I appreciate that you are not violating the school's policy. Working within the rules makes it a lot easier for the admins to do their jobs with the limited time and resources that they have available to them. While your suggestion to restrict all routers by default and then allow exceptions as needed sounds great in theory, in reality there usually just aren't enough resources available to make it work properly. Also, unfortunately, there are too many cases where legitimate exceptions to the rules are allowed and they are expanded (mostly because of whiners that complain "He gets to, why can't I?") to the point where there are more exceptions than restrictions and the network ends up having all of the problems that the original policy was trying to prevent.



Edited to fix some typos...

 

[Boscoh]

Originally posted by: spidey07


To that point...

You can easily take down an entire subnet unless the most severe of security measures are put in place. Once that happens level 1-3 support can't find it. After 3-4 hours of troubleshooting it may be resolved.

Once the switch/router is down whatever management systems you have are useless because you can no longer reach that building/subnet/floor/whatever.

Indeed. I demonstrated this to my boss at work when he wanted to know why we should not put dumb unmanaged switches in users offices that had more than one computer and not physically secure them. We had to reboot a couple machines and reset some traffic graphs when I was done proving my point 😉.

 

[Imdmn04]

Can't you just clone your PC MAC as your router MAC?

 

[n0cmonkey]

Originally posted by: Imdmn04
Can't you just clone your PC MAC as your router MAC?
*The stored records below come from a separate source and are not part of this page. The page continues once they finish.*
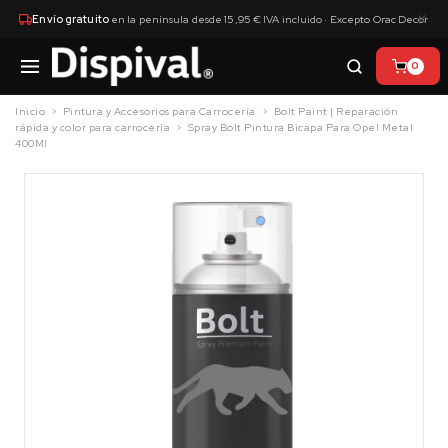
×
Envío gratuito
en la península desde 15,95 € IVA incluido · Excepto Orac Decor
0
Inicio
Pintura y Accesorios para Carrocería
Bolt Paint | Reparación
rápida y color para carrocería
Spray Bolt Pintura Bicapa Para Opel Metal
400Ml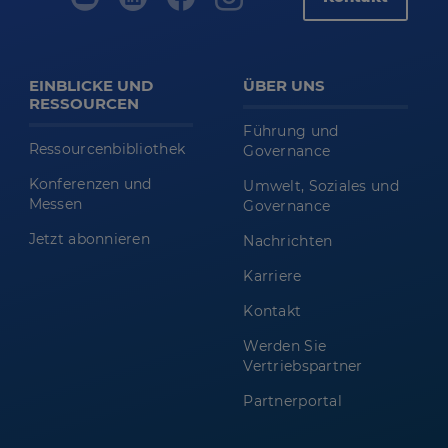
EINBLICKE UND
ÜBER UNS
RESSOURCEN
Führung und
Ressourcenbibliothek
Governance
Konferenzen und
Umwelt, Soziales und
Messen
Governance
Jetzt abonnieren
Nachrichten
Karriere
Kontakt
Werden Sie
Vertriebspartner
Partnerportal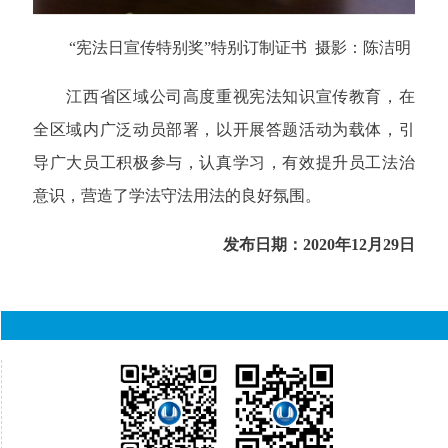
“宪法日宣传特别奖”特别订制证书
摄影：陈洁明
江西省区域公司高度重视宪法知识宣传教育，在
全区域内广泛动员部署，以开展答题活动为载体，引
导广大员工积极参与，认真学习，有效提升员工法治
意识，营造了学法守法用法的良好氛围。
发布日期：2020年12月29日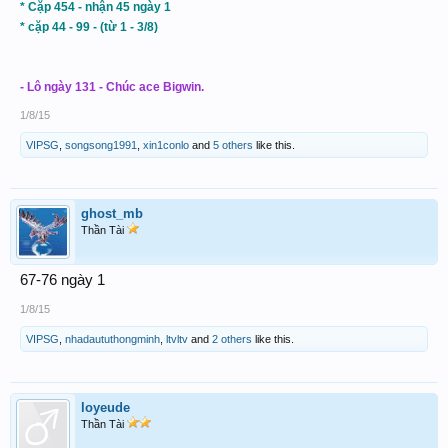
* Cặp 454 - nhận 45 ngày 1
* cặp 44 - 99 - (từ 1 - 3/8)
- Lô ngày 131 - Chúc ace Bigwin.
1/8/15
VIPSG
,
songsong1991
,
xin1conlo
and
5 others
like this.
ghost_mb
Thần Tài
67-76 ngày 1
1/8/15
VIPSG
,
nhadaututhongminh
,
ltvltv
and
2 others
like this.
loyeude
Thần Tài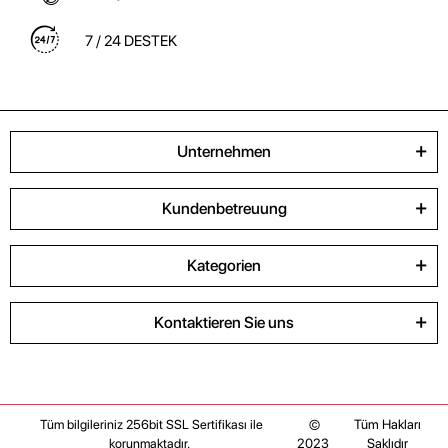
7 / 24 DESTEK
Unternehmen
Kundenbetreuung
Kategorien
Kontaktieren Sie uns
©
Tüm Hakları
Tüm bilgileriniz 256bit SSL Sertifikası ile
2023
Saklıdır
korunmaktadır.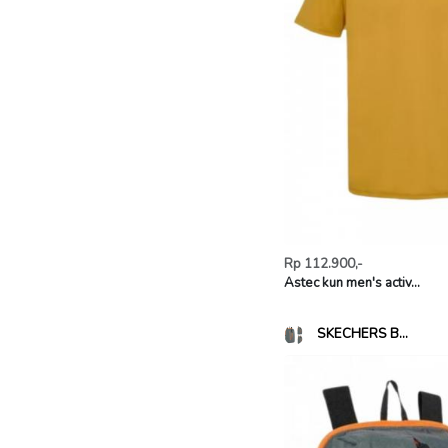
Rp 112.900,-
Astec kun men's activ...
SKECHERS B...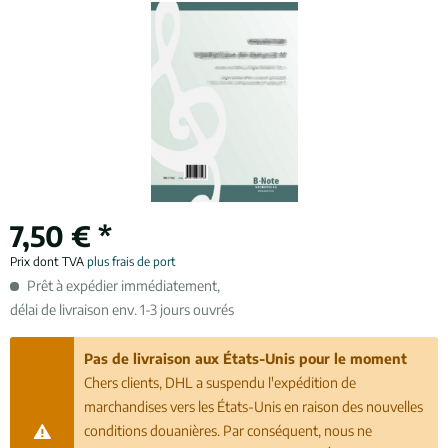
7,50 € *
Prix dont TVA
plus frais de port
Prêt à expédier immédiatement,
délai de livraison env. 1-3 jours ouvrés
Pas de livraison aux États-Unis pour le moment
Chers clients, DHL a suspendu l'expédition de
marchandises vers les États-Unis en raison des nouvelles
conditions douanières. Par conséquent, nous ne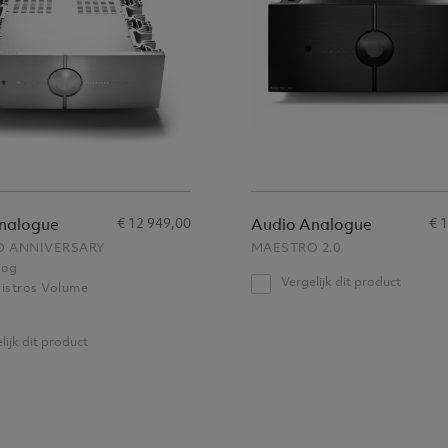
€ 12 949,00
€ 
nalogue
Audio Analogue
 ANNIVERSARY
MAESTRO 2.0
log
Vergelijk dit product
istros Volume
lijk dit product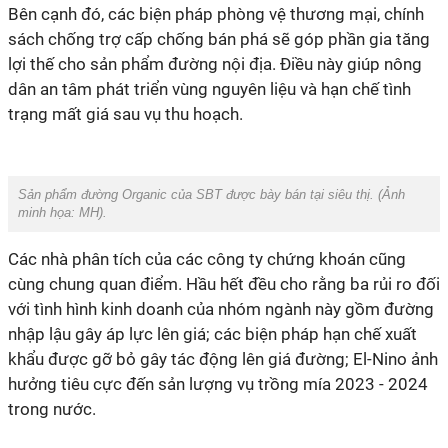
Bên cạnh đó, các biện pháp phòng vệ thương mại, chính
sách chống trợ cấp chống bán phá sẽ góp phần gia tăng
lợi thế cho sản phẩm đường nội địa. Điều này giúp nông
dân an tâm phát triển vùng nguyên liệu và hạn chế tình
trạng mất giá sau vụ thu hoạch.
Sản phẩm đường Organic của SBT được bày bán tại siêu thị. (Ảnh
minh họa:
MH)
.
Các nhà phân tích của các công ty chứng khoán cũng
cùng chung quan điểm. Hầu hết đều cho rằng ba rủi ro đối
với tình hình kinh doanh của nhóm ngành này gồm đường
nhập lậu gây áp lực lên giá; các biện pháp hạn chế xuất
khẩu được gỡ bỏ gây tác động lên giá đường; El-Nino ảnh
hưởng tiêu cực đến sản lượng vụ trồng mía 2023 - 2024
trong nước.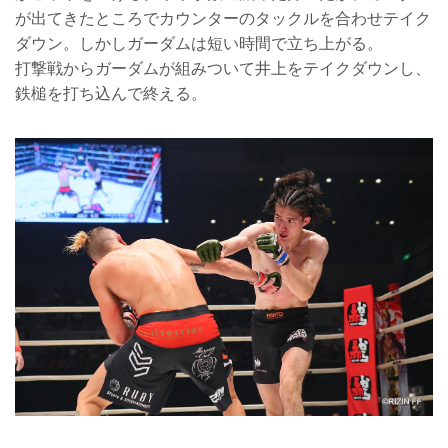
が出てきたところでカウンターのタックルを合わせテイク
ダウン。しかしガーダムは短い時間で立ち上がる。
打撃戦からガーダムが組みついて井上をテイクダウンし、
鉄槌を打ち込んで終える。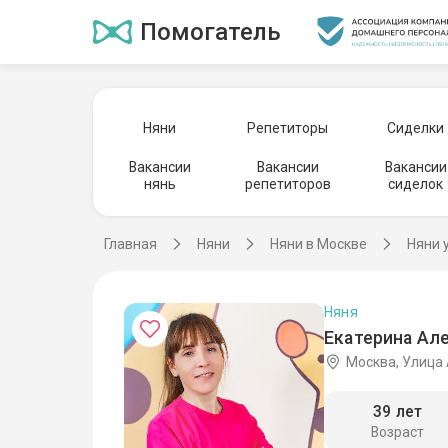
Помогатель
Няни
Репетиторы
Сиделки
Вакансии
Вакансии
Вакансии
нянь
репетиторов
сиделок
Главная
Няни
Няни в Москве
Няни 
Няня
Екатерина Ал
Москва, Улица
39 лет
Возраст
That, in effect, solves nothing. Detecting the presence of a router is still possible, and pretty trivial. 🙂

 

[n0cmonkey]

Sorry for sounding condecending. It's a bad habit. 🙂

The intelligence you want isn't quite there yet. It's being worked on by some of the biggest names, for some of the biggest dollars. :Q

 

[Imdmn04]

Originally posted by: n0cmonkey

Originally posted by: Imdmn04
Can't you just clone your PC MAC as your router MAC?

That, in effect, solves nothing. Detecting the presence of a router is still possible, and pretty trivial. 🙂

Trivial as in very easy to detect? Or trivial as in one can do it, but it cost a lot of time and effort in detecting, and therefore such enforcements will not be economically viable for a large university?
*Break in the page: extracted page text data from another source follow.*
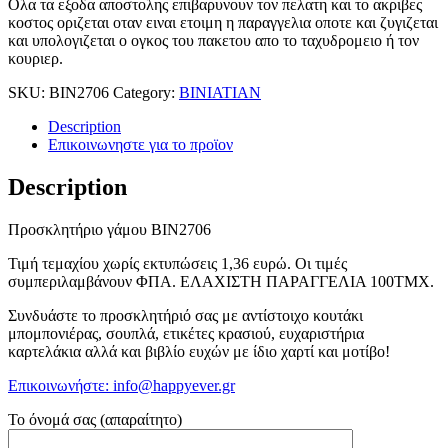
Ολα τα εξοδα αποστολης επιβαρυνουν τον πελατη και το ακριβες
κοστος οριζεται οταν ειναι ετοιμη η παραγγελια οποτε και ζυγιζεται
και υπολογιζεται ο ογκος του πακετου απο το ταχυδρομειο ή τον
κουριερ.
SKU:
BIN2706
Category:
BINIATIAN
Description
Επικοινωνηστε για το προϊoν
Description
Προσκλητήριο γάμου ΒΙΝ2706
Τιμή τεμαχίου χωρίς εκτυπώσεις 1,36 ευρώ. Οι τιμές
συμπεριλαμβάνουν ΦΠΑ. ΕΛΑΧΙΣΤΗ ΠΑΡΑΓΓΕΛΙΑ 100ΤΜΧ.
Συνδυάστε το προσκλητήριό σας με αντίστοιχο κουτάκι
μπομπονιέρας, σουπλά, ετικέτες κρασιού, ευχαριστήρια
καρτελάκια αλλά και βιβλίο ευχών με ίδιο χαρτί και μοτίβο!
Επικοινωνήστε: info@happyever.gr
Το όνομά σας (απαραίτητο)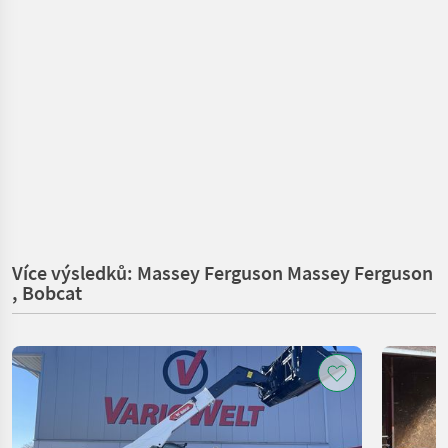
Více výsledků: Massey Ferguson Massey Ferguson
, Bobcat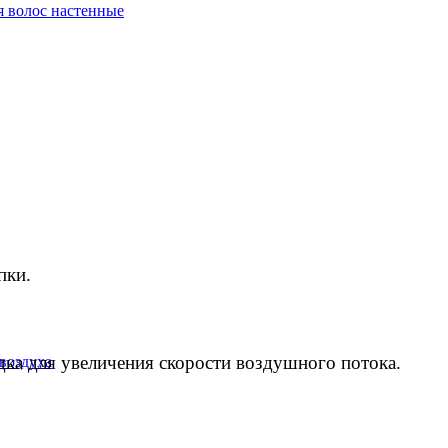
 волос настенные
пки.
дка для увеличения скорости воздушного потока.
воздуха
The reason I ask this is because I don't think there is a relatively easy way to enforce the no router policy if somebody set it up in the right way. You can analyze the packet sequence numbers from the traffic behind a NAT enabled router, but that typically only works if the user is running a windows box, and that is also way too much work for a typical university NOC to handle.

 

[n0cmonkey]

Originally posted by: Imdmn04
Trivial as in very easy to detect? Or trivial as in one can do it, but it cost a lot of time and effort in detecting, and therefore such enforcements will not be economically viable for a large university?

The reason I ask this is because I don't think there is a relatively easy way to enforce the no router policy if somebody set it up in the right way. You can analyze the packet sequence numbers from the traffic behind a NAT enabled router, but that typically only works if the user is running a windows box, and that is also way too much work for a typical university NOC to handle.
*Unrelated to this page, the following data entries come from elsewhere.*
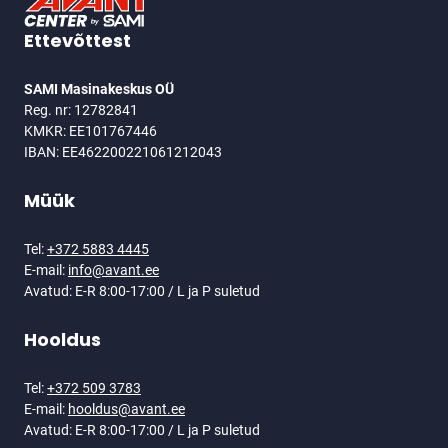
JALUS
Ettevõttest
SAMI Masinakeskus OÜ
Reg. nr: 12782841
KMKR: EE101767446
IBAN: EE462200221061212043
Müük
Tel:
+372 5883 4445
E-mail:
info@avant.ee
Avatud: E-R 8:00-17:00 / L ja P suletud
Hooldus
Tel:
+372 509 3783
E-mail:
hooldus@avant.ee
Avatud: E-R 8:00-17:00 / L ja P suletud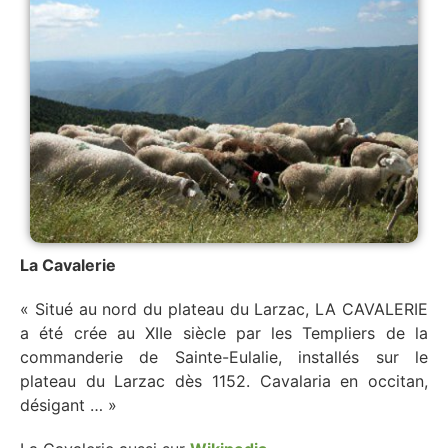
La Cavalerie
« Situé au nord du plateau du Larzac, LA CAVALERIE
a été crée au XIIe siècle par les Templiers de la
commanderie de Sainte-Eulalie, installés sur le
plateau du Larzac dès 1152. Cavalaria en occitan,
désigant … »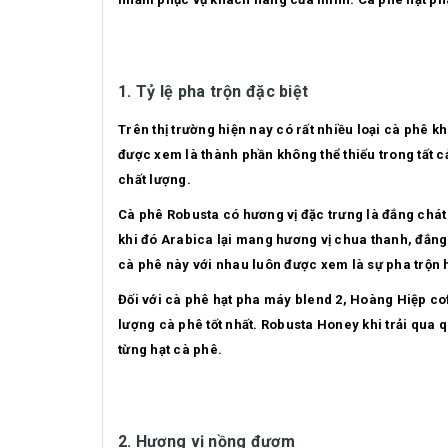
1. Tỷ lệ pha trộn đặc biệt
Trên thị trường hiện nay có rất nhiều loại cà phê 
được xem là thành phần không thể thiếu trong tất c
chất lượng.
Cà phê Robusta có hương vị đặc trưng là đắng chá
khi đó Arabica lại mang hương vị chua thanh, đắng 
cà phê này với nhau luôn được xem là sự pha trộn 
Đối với cà phê hạt pha máy blend 2, Hoàng Hiệp co
lượng cà phê tốt nhất. Robusta Honey khi trải qua 
từng hạt cà phê.
2. Hương vị nồng đượm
Trivial as in easy to detect in most cases. Obviously, you can do work to make it harder to detect, but I'm not sure how prevelant that work really is in the wild wild interweb.

I kind of remember hearing that you can setup some of the detection methods on the switches, so the port goes down when the device triggers a rule. But I could be wrong.

 

[spidey07]

IDS sensors can be configured to detect them and shut down or shun the port.

In a large campus network you would have IDS sensors at each IDF or building watching anything to/from the individual building subnets.